Labour’s shadow housing minister suggested that housing associations may have been misled

John Healey, the shadow housing minister
John Healey, the shadow housing minister

The stroke of a statistician’s pen yesterday added £60bn to the UK’s national debt and pulled housing associations into the official public sector.

In a long-anticipated ruling, the Office for National Statistics (ONS) stated that housing associations will now be classified as public bodies and that their liabilities therefore also belong to the public sector.

The potential impact of the decision on the nation’s finances will be outlined by the ONS on 20 November in its next scheduled bulletin. But it estimated that it would end up adding around £60bn to the UK’s public debt, which stood at £1,638.2bn in September.

The Government has set out controversial plans to compel housing associations to allow tenants to buy their social housing at a steep discount, in an extension of the “right to buy” policy that covers council homes.

When it was proposed by the Conservatives in the 2015 general election campaign, the policy provoked a uniformly hostile response from housing associations. But last month David Cameron announced a deal with associations that would allow the plan to proceed.

John Healey, Labour’s shadow housing minister, suggested that if ministers had known in advance that the ONS was going to reach this decision then housing associations had been misled.

“This completely undermines the basis for the so-called ‘voluntary’ right-to-buy deal that the Government struck with housing associations,” he said. “That deal was done with the housing association sector on the basis that if they didn’t agree, they risked reclassification as public bodies which we all want to avoid.”

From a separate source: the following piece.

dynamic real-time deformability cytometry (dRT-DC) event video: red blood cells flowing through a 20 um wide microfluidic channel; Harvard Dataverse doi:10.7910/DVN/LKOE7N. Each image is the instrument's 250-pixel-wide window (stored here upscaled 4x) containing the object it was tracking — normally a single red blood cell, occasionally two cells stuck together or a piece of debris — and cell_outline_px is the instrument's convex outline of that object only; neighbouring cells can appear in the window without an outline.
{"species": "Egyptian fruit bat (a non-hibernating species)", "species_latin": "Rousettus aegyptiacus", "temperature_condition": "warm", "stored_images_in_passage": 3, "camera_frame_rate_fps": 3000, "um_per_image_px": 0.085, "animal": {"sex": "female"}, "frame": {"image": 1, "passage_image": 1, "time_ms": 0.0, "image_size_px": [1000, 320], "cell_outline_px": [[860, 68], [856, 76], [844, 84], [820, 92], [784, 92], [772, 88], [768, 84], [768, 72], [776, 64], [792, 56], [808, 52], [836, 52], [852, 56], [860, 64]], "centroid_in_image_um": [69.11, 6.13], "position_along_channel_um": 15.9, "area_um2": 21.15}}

He added that the decision “calls into question the whole deal and the good faith of ministers in reaching it”.

A government spokesman sought to downplay the importance of the move. “This statistical matter relates to a historical legislative change, made by a previous government, which came into effect over eight years ago and makes no difference at all to the way housing associations run themselves and imposes no new controls or rules,” he said.

The spokesman added that the Government would look to bring forward measures to turn housing associations back into purely private sector bodies “as soon as possible”.

Housing associations are third sector organisations, usually charities and not-for-profit organisations, that develop residential properties to be let to low-income tenants at below private market rates.

They borrow to invest using their rental revenues as collateral and are estimated to have total property assets of £400bn. Their role in social housing provision has grown considerably since the 1980s when the previous Conservative government drastically curtailed council house building.